[Start of Attachment]

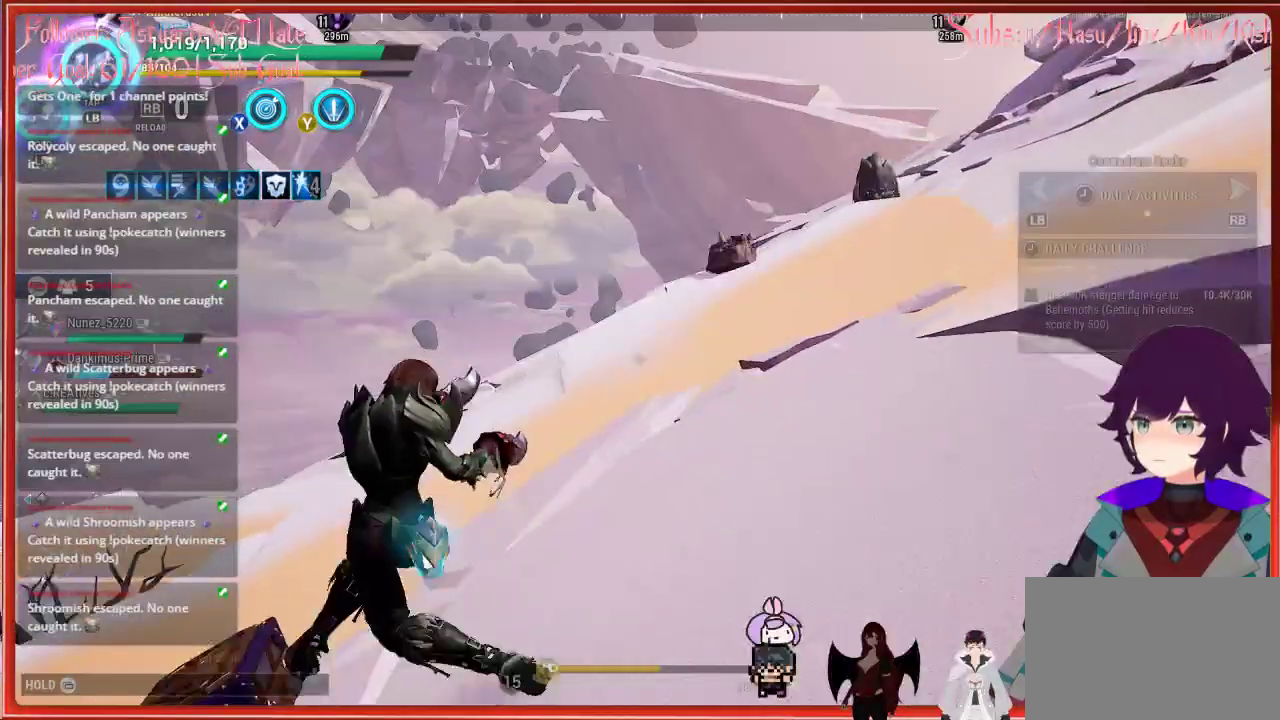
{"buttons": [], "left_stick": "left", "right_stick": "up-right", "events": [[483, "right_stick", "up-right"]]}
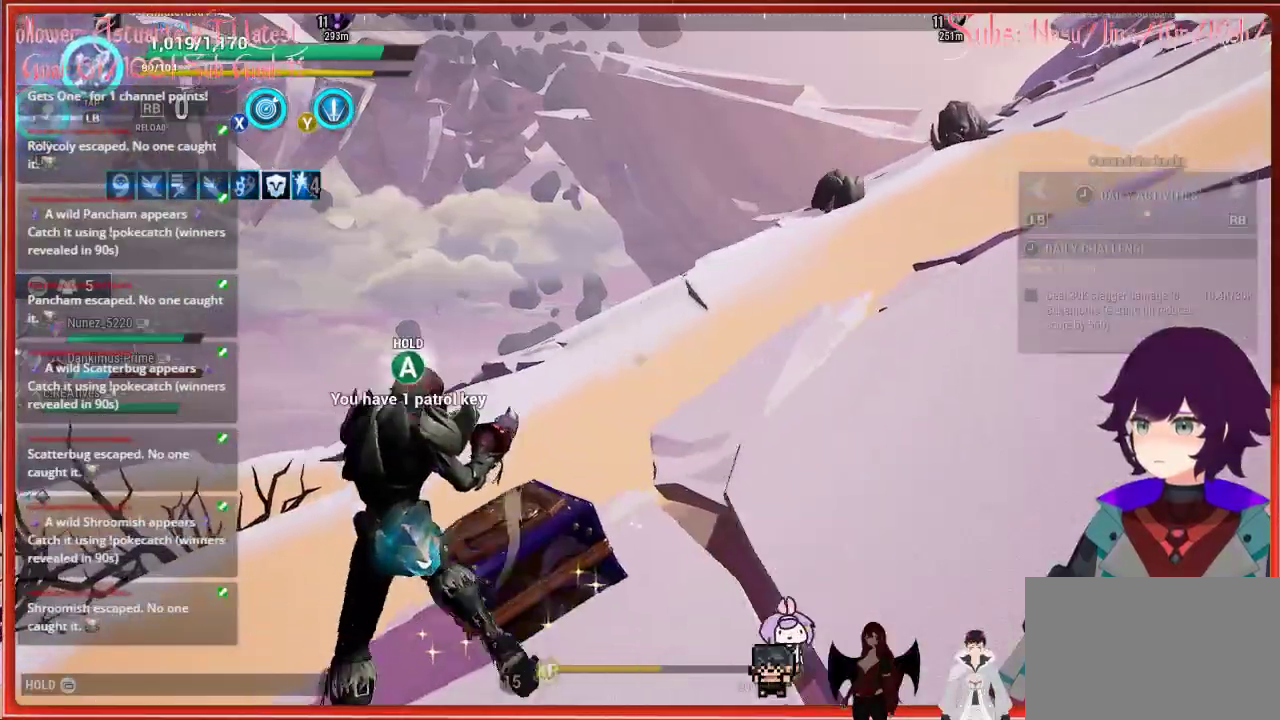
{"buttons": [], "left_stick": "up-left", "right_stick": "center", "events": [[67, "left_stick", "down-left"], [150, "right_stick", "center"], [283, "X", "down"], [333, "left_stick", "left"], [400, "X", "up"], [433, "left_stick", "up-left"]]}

[End of Attachment]
[Start of Attachment]

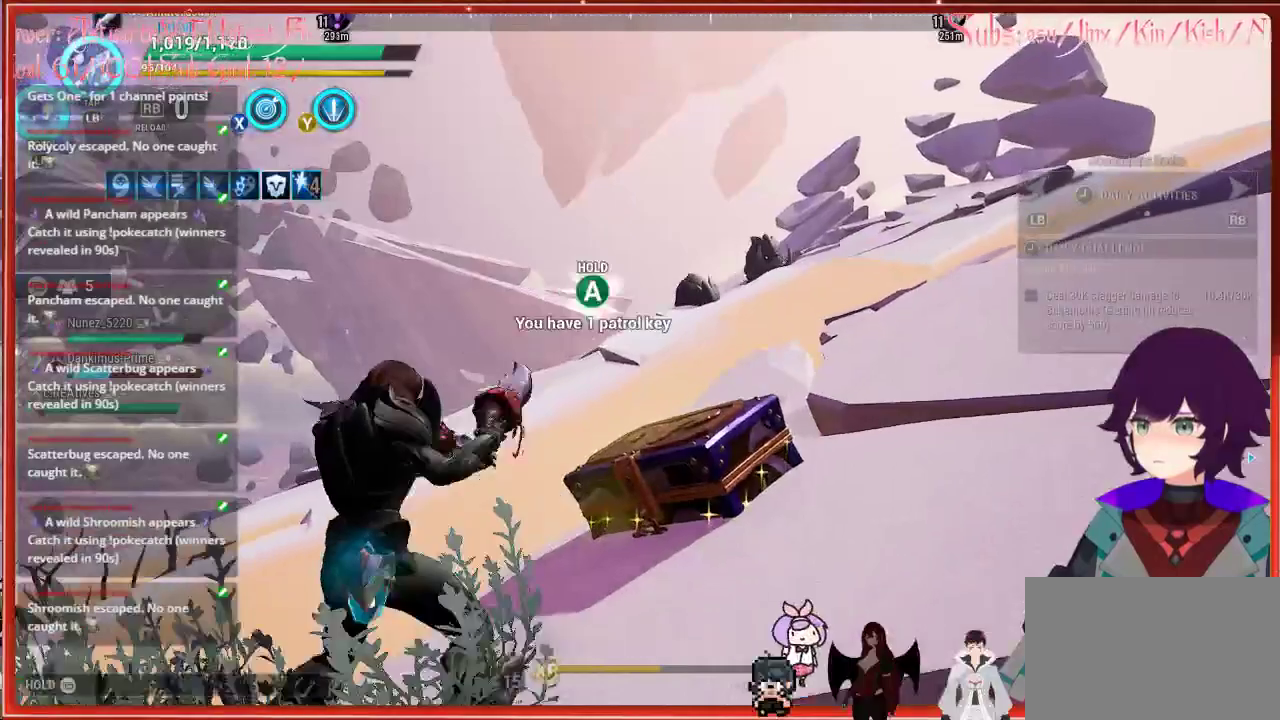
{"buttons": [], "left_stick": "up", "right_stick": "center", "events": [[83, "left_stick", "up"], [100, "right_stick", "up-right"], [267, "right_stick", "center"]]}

[End of Attachment]

▶ [Task requirements] Write out every line in the data that holds the string "center".

▶ [Response area]
{"buttons": [], "left_stick": "up-left", "right_stick": "center", "events": [[67, "left_stick", "down-left"], [150, "right_stick", "center"], [283, "X", "down"], [333, "left_stick", "left"], [400, "X", "up"], [433, "left_stick", "up-left"]]}
{"buttons": [], "left_stick": "up", "right_stick": "center", "events": [[83, "left_stick", "up"], [100, "right_stick", "up-right"], [267, "right_stick", "center"]]}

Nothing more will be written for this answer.